I was hoping to see her show up in the article.
and...? I was hoping to see the rats show up on your comment but you never mentioned them again
Before then... One time I woke up to my girlfriend-at-the-time standing in our bed in tears, wavering over me with a baseball bat in hand. We were in good standing at the time, so I was confused but thought I was done for. Turns out she was trying to hunt down a big fat rat that she saw waddling across the dresser.
I had just finished a thirty-hour stretch of work so I was in no shape to deal with it. She broke some things with the bat, and it ended up waddling its fat ass back into the walls. I think it ate some poison because it ended up scratching at the walls for about a week as it slowly expired. Then the stink arrived and it took about as long to leave.
This is mentioned in the article.
So the amount of places that rats nest will increase.
Does increased nesting come with increased disease?
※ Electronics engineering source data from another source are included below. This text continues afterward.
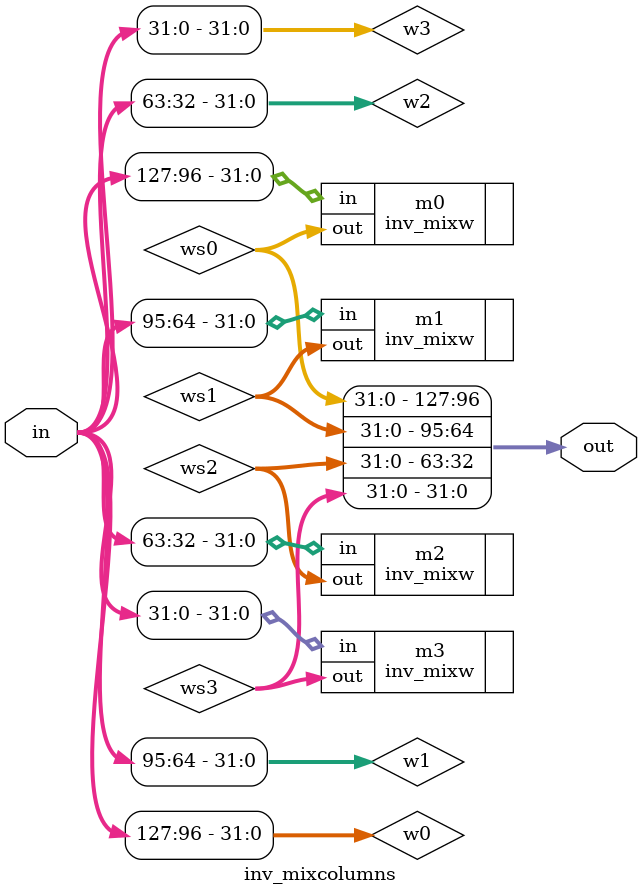
<source format=sv>
module inv_mixcolumns (input [127:0] in,
                       output [127:0] out);
                   
logic [31:0] w0, w1, w2, w3;
logic [31:0] ws0, ws1, ws2, ws3;

assign w0 = in[127:96];
assign w1 = in[95:64];
assign w2 = in[63:32];
assign w3 = in[31:0];
    
inv_mixw m0 (.in (w0),
             .out(ws0));
         
inv_mixw m1 (.in (w1),
             .out(ws1));  
         
inv_mixw m2 (.in (w2),
             .out(ws2)); 
         
inv_mixw m3 (.in (w3),
             .out(ws3));      
    
assign out = {ws0,ws1,ws2,ws3};

endmodule 

</source>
Do they breed significantly more when they have found nesting places they are comfortable with, and if so, by what factor?
And a vax of course.
The biggest issue is that NYC rats, the non-native species that have evolved in urban environments, have evolved with cats as a predator for a long period of time and are better than native birds/small mammals at evading cats. Cats eat the native population at a higher rate, which means the invasive and hated 'NYC rats' have less competition from native populations.
That cat was an amazing cat in so many ways.
Remember that a feral cat does not have access to health services. If they are injured trying to take down prey, they will probably be dead shortly after.
That having been said, if NYC has a rat problem, then it should also have a mouse problem. The problem here though is that trying to use feral cats to tame mice in the places where they’d be stubborn would be either troublesome, inhumane, or just disgusting (e.g. subway tracks).
What they can do easily is kill young, like most predators.
Imagine trying to fight a medium sized dog. You'd probably win, but after 2 or 3 encounters like that you'd probably get hurt. That's a bad proposition when there's smaller, easier prey. And just like, human garbage full of food too.